|Spring! Loose Park, Kansas City|
But, I have to admit, it wasn't as fun as buying new cars has been in the past. Mostly because, as I was signing the paperwork, I heard a faint, but definite click.
It was the door closing on my camper van dream.
To paraphrase a post I saw on Facebook the other day, "When one door closes, another always opens - but the hallways can be a killer!"
I'm back in a world of rent and car payments. Of work and getting up to the alarm. **sigh**
As much as I know it's my new reality, there's a part of me still resistant to giving up on the dream I was living. I was happy there, dammit!
I tell me it's not all bad. And it's not.
In many ways, I got off lightly, given the givens. No radiation, no chemo - and a low chance of remission. Not zero, it's never zero with cancer, but it's low. Knowing what others have gone and are going through, the loss of the girls seems a small price to pay.

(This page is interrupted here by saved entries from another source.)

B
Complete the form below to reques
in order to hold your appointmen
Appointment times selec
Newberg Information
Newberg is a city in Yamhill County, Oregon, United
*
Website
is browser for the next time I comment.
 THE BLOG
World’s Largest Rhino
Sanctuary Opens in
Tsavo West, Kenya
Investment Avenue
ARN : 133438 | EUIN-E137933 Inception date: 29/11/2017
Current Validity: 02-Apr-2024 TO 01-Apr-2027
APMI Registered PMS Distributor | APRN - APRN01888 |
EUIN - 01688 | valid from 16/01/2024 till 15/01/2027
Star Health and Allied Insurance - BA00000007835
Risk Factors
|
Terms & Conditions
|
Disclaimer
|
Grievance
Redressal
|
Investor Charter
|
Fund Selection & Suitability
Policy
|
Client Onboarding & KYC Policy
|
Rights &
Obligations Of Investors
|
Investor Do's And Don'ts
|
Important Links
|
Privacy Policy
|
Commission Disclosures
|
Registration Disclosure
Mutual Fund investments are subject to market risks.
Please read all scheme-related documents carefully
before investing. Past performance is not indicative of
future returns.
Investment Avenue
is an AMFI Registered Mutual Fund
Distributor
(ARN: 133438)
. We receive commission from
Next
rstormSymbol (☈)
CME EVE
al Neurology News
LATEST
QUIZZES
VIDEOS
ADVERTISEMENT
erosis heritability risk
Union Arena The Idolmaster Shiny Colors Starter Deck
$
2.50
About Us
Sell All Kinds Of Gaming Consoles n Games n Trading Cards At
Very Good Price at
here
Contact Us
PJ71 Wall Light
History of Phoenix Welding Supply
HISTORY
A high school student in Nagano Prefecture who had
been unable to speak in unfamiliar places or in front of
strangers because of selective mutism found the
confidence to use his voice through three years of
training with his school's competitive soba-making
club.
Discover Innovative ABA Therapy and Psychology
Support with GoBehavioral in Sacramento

I was given clearance to exercise again during my visit to the doctor on Friday. I let me skip yesterday while my chest muscles settled down, then this morning, I got up and ran my katas. They were a bit unsteady and slow - but my muscles are happy for the first time in weeks. (Exercise is a tough habit to kick cold-turkey, and they had NOT been happy with me.) I'd woken up in a kind of grumpy mood; I felt slow and sluggish and blah. Once I'd finished the exercise and stretching, the anti-depressant properties had kicked in - I was much happier, and able to face the day. ** happy sigh **
and even had fun. Had a great delayed birthday lunch with a good friend; the weather was beautiful; the car really is fun to drive - it's like driving a go-cart!
Soon, I'm hoping to have the energy to look up and attend one of those cancer survivor support group meetings. I've been coping with a lot of changes this year; perhaps I can pick up an idea or two; ideas to help me find my way down the hallway to the open door I know is there somewhere.